L'électricité produite dans le Mpumalanga est trop chère pour de nombreux habitants, une situation qui "n'est pas juste" selon lui.

Le président Cyril Ramaphosa a qualifié ces mineurs de "menace" pour l'économie et la sécurité du pays, et les autorités tentent d'éradiquer cette activité. Il y avait plus de 40.000 mineurs clandestins en Afrique du Sud en 2021, d'après les estimations, mais principalement dans des mines d'or.

- Transition vraiment "juste" ? -

Les mineurs artisanaux d'Ermelo ont demandé un permis minier collectif, mais le processus est coûteux et lent, explique Zethu Hlatshwayo, porte-parole de l'Association nationale des mineurs artisanaux (NAAM).

Cette année, le gouvernement a introduit un projet de loi destiné à faciliter la formalisation de l'exploitation minière artisanale. Mais le processus est entravé par la "paperasserie", déplore Zethu Hlatshwayo.

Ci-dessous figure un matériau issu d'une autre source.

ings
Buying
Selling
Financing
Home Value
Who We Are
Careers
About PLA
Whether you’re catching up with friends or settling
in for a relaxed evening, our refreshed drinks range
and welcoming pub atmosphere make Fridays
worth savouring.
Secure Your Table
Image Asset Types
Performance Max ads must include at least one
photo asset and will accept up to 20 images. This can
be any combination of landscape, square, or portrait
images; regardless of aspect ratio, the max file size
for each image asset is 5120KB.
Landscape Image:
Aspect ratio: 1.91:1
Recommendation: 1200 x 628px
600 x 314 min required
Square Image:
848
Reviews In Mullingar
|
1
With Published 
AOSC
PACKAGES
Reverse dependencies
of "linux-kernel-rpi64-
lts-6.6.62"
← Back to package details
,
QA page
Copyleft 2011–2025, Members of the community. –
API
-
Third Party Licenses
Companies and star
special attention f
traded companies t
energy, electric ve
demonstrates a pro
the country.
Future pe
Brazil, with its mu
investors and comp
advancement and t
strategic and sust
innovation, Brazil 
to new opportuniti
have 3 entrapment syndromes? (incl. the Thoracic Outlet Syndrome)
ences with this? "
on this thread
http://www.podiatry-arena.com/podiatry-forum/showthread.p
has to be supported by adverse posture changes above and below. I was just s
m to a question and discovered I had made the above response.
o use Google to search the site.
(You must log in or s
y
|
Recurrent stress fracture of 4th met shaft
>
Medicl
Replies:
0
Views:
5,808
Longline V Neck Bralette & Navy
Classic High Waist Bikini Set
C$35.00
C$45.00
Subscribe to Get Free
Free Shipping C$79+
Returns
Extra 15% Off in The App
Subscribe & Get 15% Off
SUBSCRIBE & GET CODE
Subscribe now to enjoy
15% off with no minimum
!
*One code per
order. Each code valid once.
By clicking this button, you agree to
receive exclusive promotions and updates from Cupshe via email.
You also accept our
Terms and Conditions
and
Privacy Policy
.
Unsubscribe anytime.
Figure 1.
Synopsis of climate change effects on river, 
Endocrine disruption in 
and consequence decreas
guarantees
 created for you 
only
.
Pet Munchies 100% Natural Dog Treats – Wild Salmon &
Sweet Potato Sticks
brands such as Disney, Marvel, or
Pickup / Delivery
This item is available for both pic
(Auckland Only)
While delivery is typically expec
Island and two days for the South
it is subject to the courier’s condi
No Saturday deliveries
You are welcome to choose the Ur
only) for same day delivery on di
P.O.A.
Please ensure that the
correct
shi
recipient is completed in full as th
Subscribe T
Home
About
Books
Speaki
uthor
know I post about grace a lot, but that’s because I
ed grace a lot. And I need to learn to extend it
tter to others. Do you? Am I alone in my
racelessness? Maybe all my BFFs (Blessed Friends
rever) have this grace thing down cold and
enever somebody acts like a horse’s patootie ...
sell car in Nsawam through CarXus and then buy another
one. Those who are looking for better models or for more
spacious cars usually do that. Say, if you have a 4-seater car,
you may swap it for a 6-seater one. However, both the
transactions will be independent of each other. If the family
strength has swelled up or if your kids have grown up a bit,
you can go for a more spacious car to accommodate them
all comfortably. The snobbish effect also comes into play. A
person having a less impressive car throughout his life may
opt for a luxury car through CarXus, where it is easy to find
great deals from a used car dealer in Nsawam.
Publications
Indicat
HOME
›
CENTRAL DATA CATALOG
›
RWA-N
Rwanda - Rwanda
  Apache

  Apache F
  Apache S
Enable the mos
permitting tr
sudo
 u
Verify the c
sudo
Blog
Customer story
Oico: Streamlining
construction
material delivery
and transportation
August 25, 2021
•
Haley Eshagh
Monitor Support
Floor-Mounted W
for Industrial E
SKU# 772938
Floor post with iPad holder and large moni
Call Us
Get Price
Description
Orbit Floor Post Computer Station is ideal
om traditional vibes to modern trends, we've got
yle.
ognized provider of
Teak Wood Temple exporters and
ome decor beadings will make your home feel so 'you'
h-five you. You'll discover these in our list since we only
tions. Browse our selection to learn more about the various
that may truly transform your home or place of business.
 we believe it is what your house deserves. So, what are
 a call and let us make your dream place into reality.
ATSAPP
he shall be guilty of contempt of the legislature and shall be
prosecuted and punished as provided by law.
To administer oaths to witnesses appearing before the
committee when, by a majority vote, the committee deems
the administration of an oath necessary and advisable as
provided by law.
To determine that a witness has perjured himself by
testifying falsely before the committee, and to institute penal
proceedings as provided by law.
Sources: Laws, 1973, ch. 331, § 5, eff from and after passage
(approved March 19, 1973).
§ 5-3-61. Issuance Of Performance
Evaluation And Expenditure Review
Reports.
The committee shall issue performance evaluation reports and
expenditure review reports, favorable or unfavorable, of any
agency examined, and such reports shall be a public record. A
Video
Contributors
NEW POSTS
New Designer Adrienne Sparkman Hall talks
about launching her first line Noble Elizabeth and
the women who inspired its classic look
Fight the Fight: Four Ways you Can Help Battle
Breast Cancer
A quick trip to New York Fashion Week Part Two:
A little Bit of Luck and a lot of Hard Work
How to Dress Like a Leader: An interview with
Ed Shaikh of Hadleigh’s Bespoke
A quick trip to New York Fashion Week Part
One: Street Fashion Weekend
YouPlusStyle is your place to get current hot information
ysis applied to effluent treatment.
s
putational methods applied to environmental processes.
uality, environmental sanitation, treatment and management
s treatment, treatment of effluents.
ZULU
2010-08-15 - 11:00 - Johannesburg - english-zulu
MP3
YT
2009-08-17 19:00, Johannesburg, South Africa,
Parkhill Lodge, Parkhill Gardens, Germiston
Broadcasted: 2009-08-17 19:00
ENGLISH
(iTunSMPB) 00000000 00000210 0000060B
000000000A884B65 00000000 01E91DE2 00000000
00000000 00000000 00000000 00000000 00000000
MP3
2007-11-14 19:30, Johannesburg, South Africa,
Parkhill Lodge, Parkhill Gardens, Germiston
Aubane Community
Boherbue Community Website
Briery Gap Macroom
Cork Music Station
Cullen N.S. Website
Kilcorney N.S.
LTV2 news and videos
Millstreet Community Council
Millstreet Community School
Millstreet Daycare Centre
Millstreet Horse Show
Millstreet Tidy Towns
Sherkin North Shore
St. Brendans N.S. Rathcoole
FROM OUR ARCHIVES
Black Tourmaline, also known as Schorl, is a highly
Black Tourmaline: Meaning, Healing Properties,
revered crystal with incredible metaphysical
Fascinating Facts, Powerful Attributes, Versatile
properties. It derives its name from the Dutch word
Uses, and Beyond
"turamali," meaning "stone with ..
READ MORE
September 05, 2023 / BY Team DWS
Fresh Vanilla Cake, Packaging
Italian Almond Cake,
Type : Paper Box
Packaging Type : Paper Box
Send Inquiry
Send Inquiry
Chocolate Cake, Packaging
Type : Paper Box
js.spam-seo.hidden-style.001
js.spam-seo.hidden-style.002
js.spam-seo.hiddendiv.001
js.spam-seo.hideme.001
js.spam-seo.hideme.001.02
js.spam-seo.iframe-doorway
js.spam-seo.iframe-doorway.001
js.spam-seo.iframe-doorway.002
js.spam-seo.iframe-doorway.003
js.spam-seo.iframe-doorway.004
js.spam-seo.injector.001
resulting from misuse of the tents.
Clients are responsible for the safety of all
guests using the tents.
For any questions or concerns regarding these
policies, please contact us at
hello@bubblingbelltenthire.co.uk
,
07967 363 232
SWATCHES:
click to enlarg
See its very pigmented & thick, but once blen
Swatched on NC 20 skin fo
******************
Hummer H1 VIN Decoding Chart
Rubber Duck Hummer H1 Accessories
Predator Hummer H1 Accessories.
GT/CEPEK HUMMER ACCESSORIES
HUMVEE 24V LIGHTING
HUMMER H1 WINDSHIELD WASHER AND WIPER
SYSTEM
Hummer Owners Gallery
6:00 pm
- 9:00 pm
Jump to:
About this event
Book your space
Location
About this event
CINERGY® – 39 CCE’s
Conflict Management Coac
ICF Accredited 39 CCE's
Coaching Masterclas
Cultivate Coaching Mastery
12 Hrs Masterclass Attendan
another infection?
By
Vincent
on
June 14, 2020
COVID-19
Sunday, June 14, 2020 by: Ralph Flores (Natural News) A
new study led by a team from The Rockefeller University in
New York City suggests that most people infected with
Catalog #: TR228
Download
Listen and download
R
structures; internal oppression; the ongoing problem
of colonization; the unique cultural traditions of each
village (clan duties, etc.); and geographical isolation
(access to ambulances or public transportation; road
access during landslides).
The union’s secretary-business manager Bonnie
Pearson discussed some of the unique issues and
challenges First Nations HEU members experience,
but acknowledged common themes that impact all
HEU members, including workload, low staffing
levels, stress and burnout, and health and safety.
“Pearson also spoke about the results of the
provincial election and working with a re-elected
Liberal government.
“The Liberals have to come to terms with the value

"Il faut avoir un terrain, des permis, une autorisation environnementale," liste-t-il, en estimant le coût total à trois millions de rands (150.000 euros).

Pour lui, une "transition juste" doit permettre aux gens ordinaires d'accéder aux richesses minières de l'Afrique du Sud. Cela corrigerait, d'après Zethu Hlatshwayo, "les injustices du passé", en référence à l'apartheid, quand la lucrative industrie minière était le domaine réservé des Sud-Africains blancs.

L'exploitation minière ne disparaîtra pas avec l'abandon du charbon, tant les matières premières stratégiques présentes dans le sous-sol sud-africain sont nécessaires à la fabrication de panneaux solaires ou de voitures électriques.

Il est essentiel "d'inclure la durabilité et les mineurs artisanaux de communautés marginalisées," plaide Zethu Hlatshwayo. "Ce ne sera pas une transition juste si on est laissés de côté".